What’s unusual about cooling is that—unlike many other low-value therapies (think vascular screening)-- financial conflict of interest does not seem to be a factor.
Rather, cooling persists more from a deeply engrained intellectual conflict—as in, this makes sense, we’ve done it forever, and we ought to continue doing it. This thinking likely has beneficent intent: cardiac arrest survivors have a poor prognosis, so more must be better.
But the two recent large TTM trials show that more is not better; it’s worse. Higher costs, more adverse effects and no benefits in efficacy.
De-adoption of aggressive cooling to 33 degrees will eventually occur. The new standard of care will become maintenance of normal temperature and avoidance of fever.
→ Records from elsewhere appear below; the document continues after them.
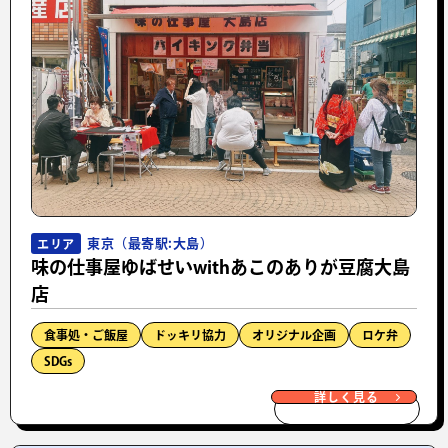
東京（最寄駅:大島）
エリア
味の仕事屋ゆばせいwithあこのありが豆腐大島
店
食事処・ご飯屋
ドッキリ協力
オリジナル企画
ロケ弁
SDGs
詳しく見る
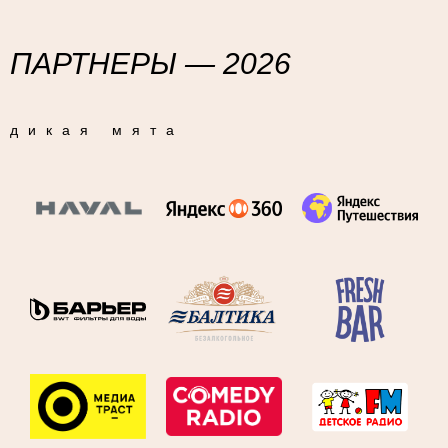
ПАРТНЕРЫ — 2026
дикая мята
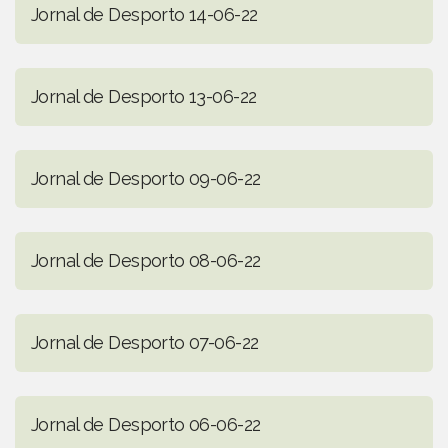
Jornal de Desporto 14-06-22
Jornal de Desporto 13-06-22
Jornal de Desporto 09-06-22
Jornal de Desporto 08-06-22
Jornal de Desporto 07-06-22
Jornal de Desporto 06-06-22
After a few years, the practice of cooling will be forgotten—like the error of treating PVCs after MI. But I think this history should be preserved, for the sake of learning.
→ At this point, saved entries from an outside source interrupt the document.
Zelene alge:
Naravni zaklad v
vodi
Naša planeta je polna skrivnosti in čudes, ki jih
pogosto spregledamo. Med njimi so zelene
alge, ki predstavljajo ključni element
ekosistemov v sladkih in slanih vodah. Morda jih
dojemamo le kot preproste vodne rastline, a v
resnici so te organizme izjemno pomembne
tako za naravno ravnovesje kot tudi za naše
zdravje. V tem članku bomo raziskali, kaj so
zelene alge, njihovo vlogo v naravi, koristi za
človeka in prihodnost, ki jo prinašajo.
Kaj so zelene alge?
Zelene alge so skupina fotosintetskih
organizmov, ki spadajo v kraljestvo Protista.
The lessons here are many: the danger of accepting interventions based on flawed studies and plausibility; the power of therapeutic fashion, the overconfidence and intervention bias of doctors, but mostly the incredible power of proper randomized controlled trials to teach us what works and what does not.
This story makes the case of having evidence from proper randomized trials before adopting an expensive aggressive intervention.
This is the beauty of evidence based medicine, nothing debunk science except a better science. Not opinions, not emotions and certainly not politics, just pure better science. Thanks for sharing.
I have PTSD from hypothermia protocol during my residency. Honestly it never made sense to me, but that could be because I was exhausted medical resident.